Em vez de decisões automáticas favoráveis a um dos lados, juízes têm avaliado detalhes específicos sobre cada ocorrência.
Entre os fatores considerados estão:
- existência de alertas de segurança;
- padrão habitual de movimentação financeira;
- velocidade da transação;
- mecanismos antifraude disponíveis;
- comportamento da vítima durante o episódio.
“A tendência é que os tribunais procurem identificar qual das partes estava em melhores condições de evitar o dano”, explica Ricardo Valença, professor de direito bancário e pesquisador de responsabilidade digital.
Segundo ele, a simples existência de uma fraude já não é suficiente para determinar automaticamente quem será responsabilizado.
“A discussão está migrando para a avaliação da qualidade dos mecanismos de prevenção e da capacidade de resposta das instituições”, afirma.
Fraudes novas
Enquanto a atenção pública permanece voltada para golpes tradicionais, especialistas observam o crescimento de modalidades menos conhecidas.
Uma das que mais preocupam envolve a utilização de deepfakes para reproduzir vozes de familiares, executivos e representantes de empresas.
Outra tendência é o uso de informações obtidas em vazamentos de dados para construir abordagens altamente personalizadas.
Os criminosos conseguem mencionar compras recentes, locais frequentados e até relacionamentos familiares para aumentar a credibilidade da fraude.
Também cresce o número de casos em que invasores assumem temporariamente o controle de dispositivos móveis sem que a vítima perceba imediatamente.
Esses episódios desafiam sistemas tradicionais de autenticação e tornam mais difícil determinar onde ocorreu a falha de segurança.
Mercado
O aumento dos prejuízos está impulsionando um mercado paralelo pouco conhecido pelo público.
Empresas especializadas em rastreamento financeiro, perícia digital, recuperação de ativos e investigação tecnológica vêm registrando crescimento acelerado.

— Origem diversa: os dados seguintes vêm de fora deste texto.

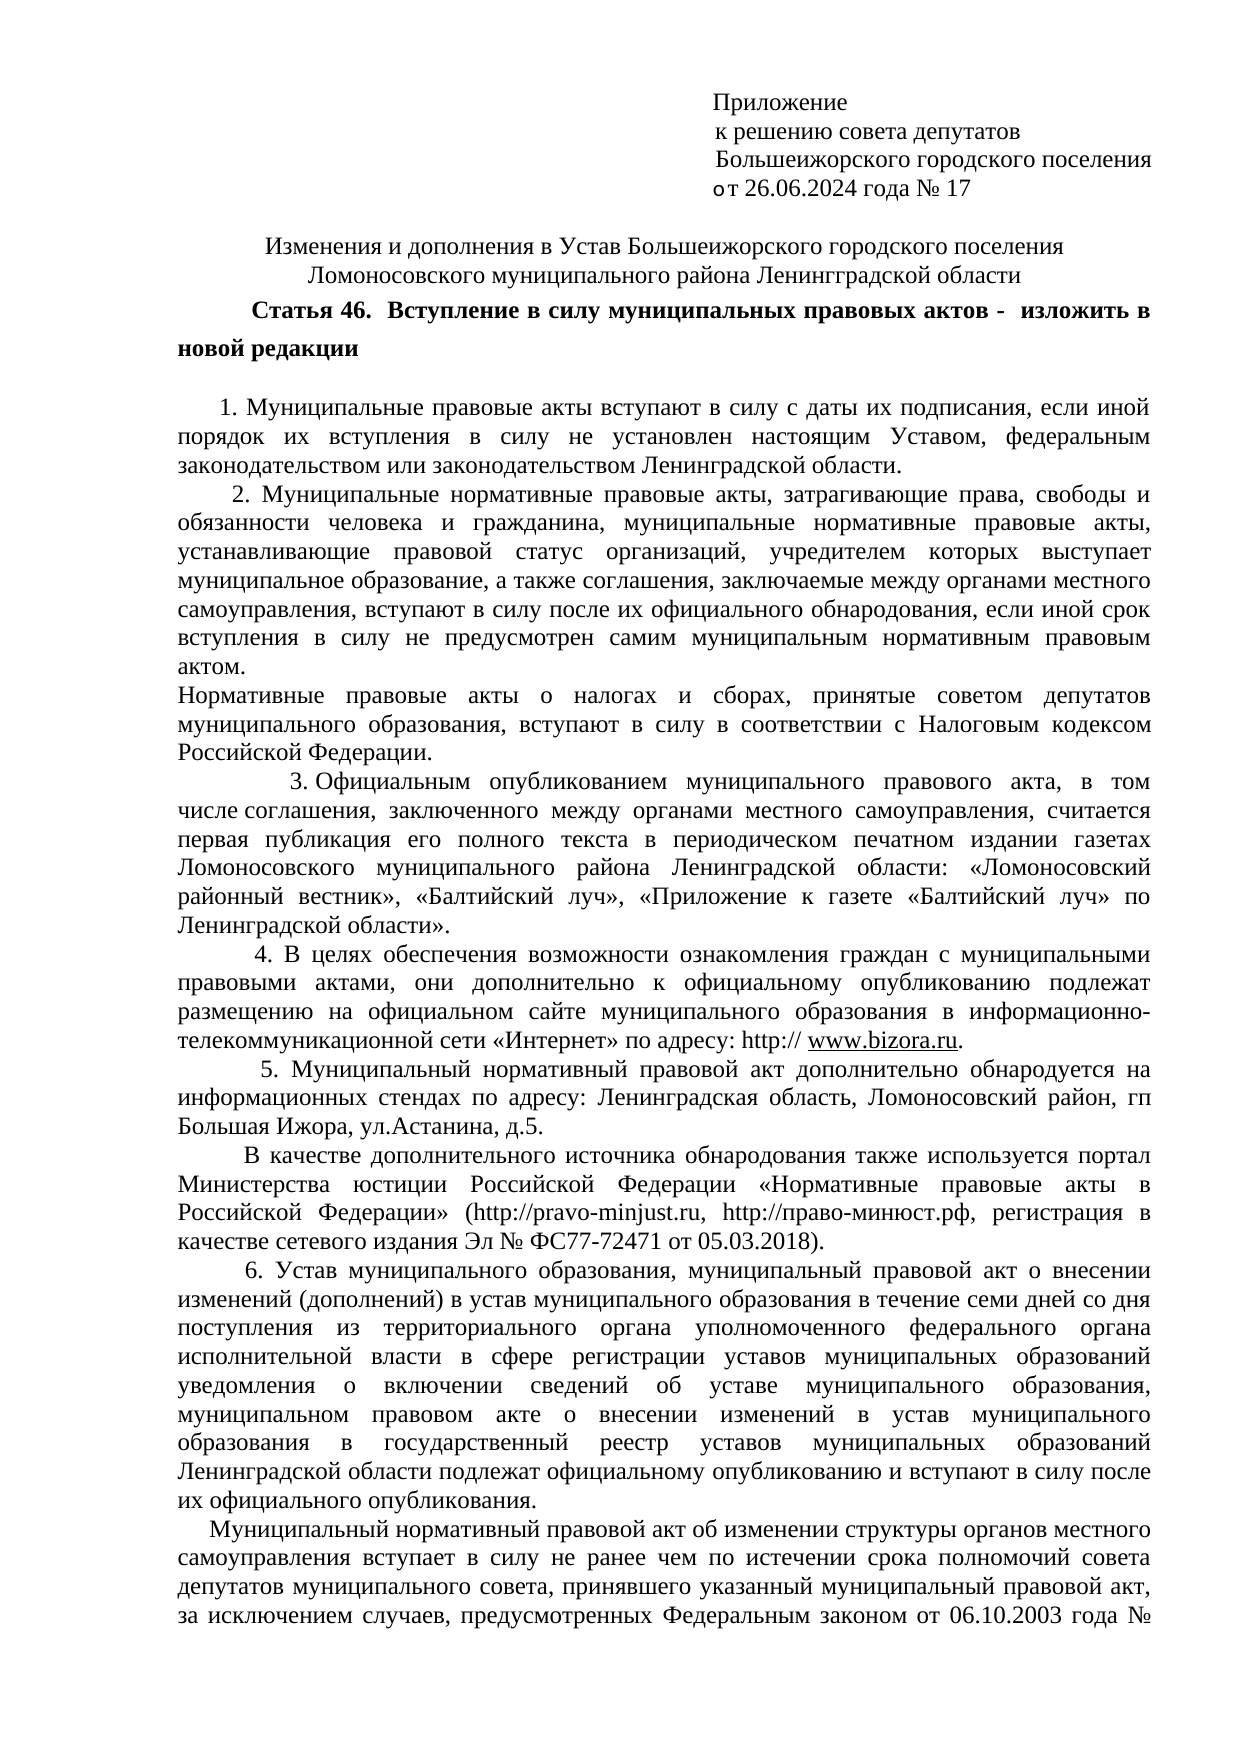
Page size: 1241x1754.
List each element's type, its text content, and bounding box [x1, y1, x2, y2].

Algumas atuam diretamente para consumidores. Outras prestam serviços para bancos, seguradoras e escritórios de advocacia.

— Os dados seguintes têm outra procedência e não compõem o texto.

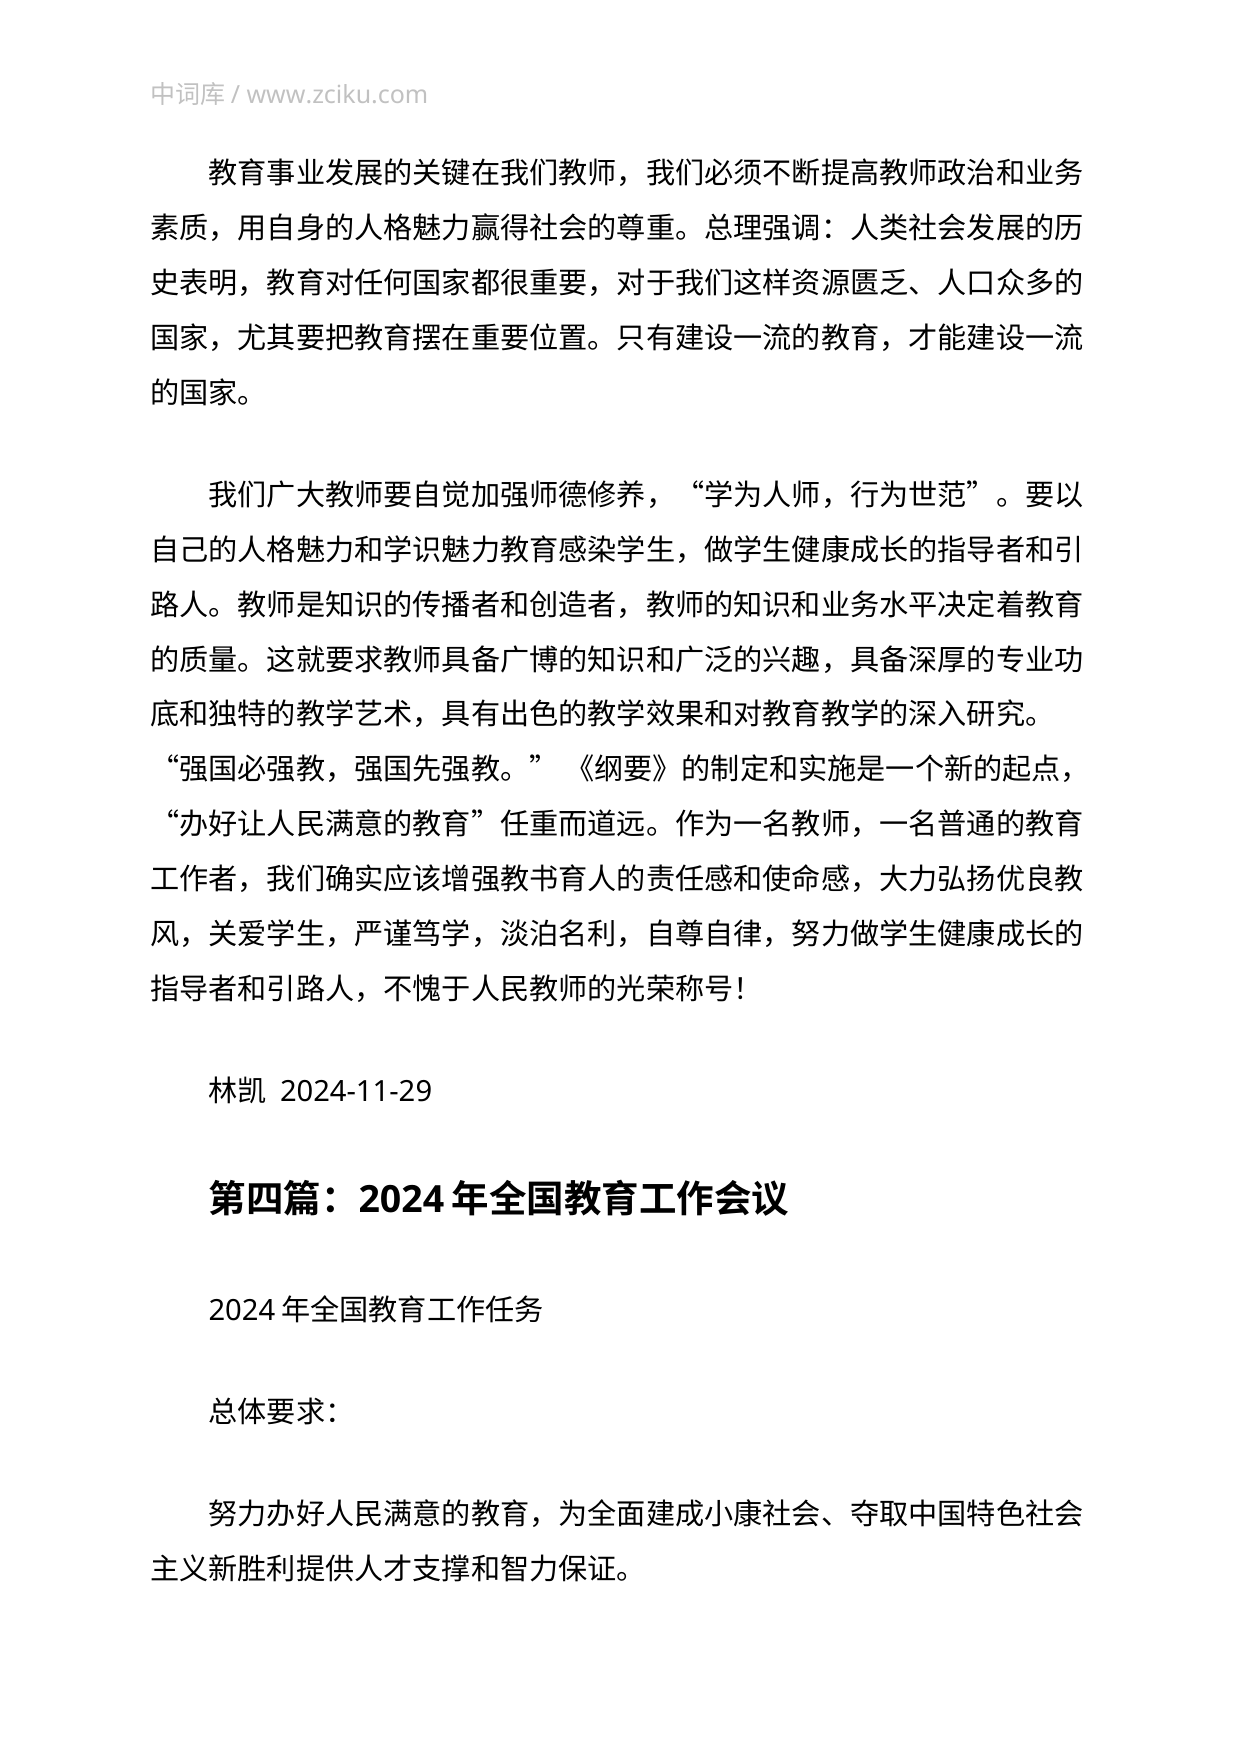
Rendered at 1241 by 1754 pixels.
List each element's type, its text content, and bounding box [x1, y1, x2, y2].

text 努力办好人民满意的教育，为全面建成小康社会、夺取中国特色社会主义新胜利提供人才支撑和智力保证。 [150, 1491, 1090, 1588]
text 总体要求： [150, 1389, 1090, 1431]
text 第四篇：2024年全国教育工作会议 [150, 1169, 1090, 1224]
text 林凯 2024-11-29 [150, 1067, 1090, 1109]
text 我们广大教师要自觉加强师德修养，“学为人师，行为世范”。要以自己的人格魅力和学识魅力教育感染学生，做学生健康成长的指导者和引路人。教师是知识的传播者和创造者，教师的知识和业务水平决定着教育的质量。这就要求教师具备广博的知识和广泛的兴趣，具备深厚的专业功底和独特的教学艺术，具有出色的教学效果和对教育教学的深入研究。“强国必强教，强国先强教。” 《纲要》的制定和实施是一个新的起点，“办好让人民满意的教育”任重而道远。作为一名教师，一名普通的教育工作者，我们确实应该增强教书育人的责任感和使命感，大力弘扬优良教风，关爱学生，严谨笃学，淡泊名利，自尊自律，努力做学生健康成长的指导者和引路人，不愧于人民教师的光荣称号！ [150, 471, 1090, 1008]
text 教育事业发展的关键在我们教师，我们必须不断提高教师政治和业务素质，用自身的人格魅力赢得社会的尊重。总理强调：人类社会发展的历史表明，教育对任何国家都很重要，对于我们这样资源匮乏、人口众多的国家，尤其要把教育摆在重要位置。只有建设一流的教育，才能建设一流的国家。 [150, 150, 1090, 412]
text 2024年全国教育工作任务 [150, 1287, 1090, 1329]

O setor movimenta milhões de reais e cresce à medida que fraudes se tornam mais frequentes e complexas.
Para especialistas, essa expansão revela uma mudança estrutural. Se antes a preocupação principal era impedir o golpe, agora existe uma indústria inteira dedicada a administrar suas consequências.
Futuro
O avanço da digitalização trouxe conveniência sem precedentes para consumidores e empresas. Mas também criou novos desafios relacionados à responsabilidade financeira.

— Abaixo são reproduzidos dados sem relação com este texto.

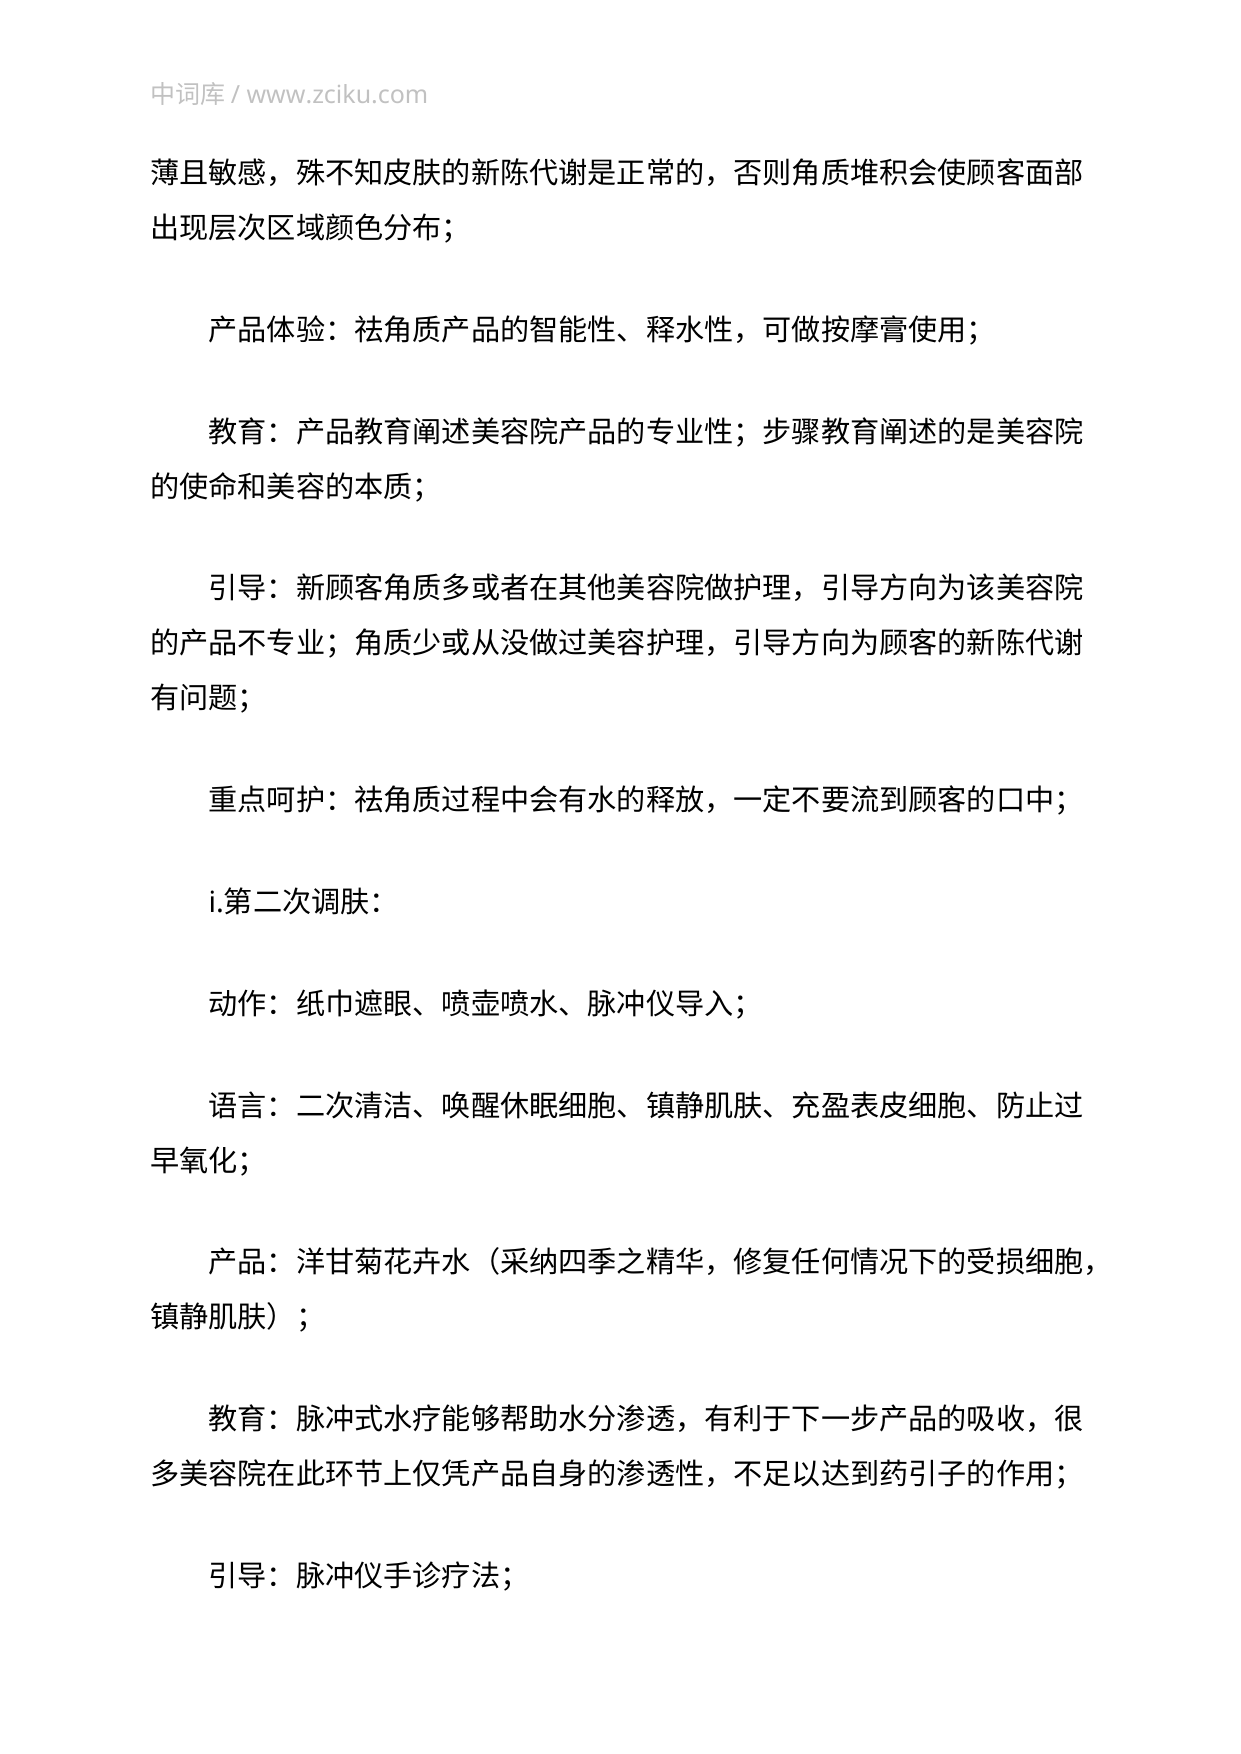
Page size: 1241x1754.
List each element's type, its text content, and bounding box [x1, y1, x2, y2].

text 动作：纸巾遮眼、喷壶喷水、脉冲仪导入； [150, 980, 1090, 1023]
text 产品体验：祛角质产品的智能性、释水性，可做按摩膏使用； [150, 307, 1090, 349]
text 引导：新顾客角质多或者在其他美容院做护理，引导方向为该美容院的产品不专业；角质少或从没做过美容护理，引导方向为顾客的新陈代谢有问题； [150, 565, 1090, 717]
text 引导：脉冲仪手诊疗法； [150, 1552, 1090, 1594]
text i.第二次调肤： [150, 878, 1090, 921]
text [150, 150, 1090, 247]
text 语言：二次清洁、唤醒休眠细胞、镇静肌肤、充盈表皮细胞、防止过早氧化； [150, 1082, 1090, 1179]
text 教育：产品教育阐述美容院产品的专业性；步骤教育阐述的是美容院的使命和美容的本质； [150, 408, 1090, 506]
text 产品：洋甘菊花卉水（采纳四季之精华，修复任何情况下的受损细胞，镇静肌肤）； [150, 1239, 1090, 1336]
text 教育：脉冲式水疗能够帮助水分渗透，有利于下一步产品的吸收，很多美容院在此环节上仅凭产品自身的渗透性，不足以达到药引子的作用； [150, 1396, 1090, 1493]
text 重点呵护：祛角质过程中会有水的释放，一定不要流到顾客的口中； [150, 777, 1090, 819]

À medida que criminosos utilizam tecnologias cada vez mais sofisticadas, cresce a pressão para que bancos, plataformas digitais e órgãos reguladores desenvolvam mecanismos capazes não apenas de detectar fraudes, mas também de definir de forma clara quem deve responder pelos prejuízos.
Para milhões de brasileiros, a pergunta mais importante já não é como o golpe acontece. É o que ocorre depois dele e, em muitos casos, a resposta acaba sendo decidida não por algoritmos ou aplicativos, mas por advogados, peritos e juízes.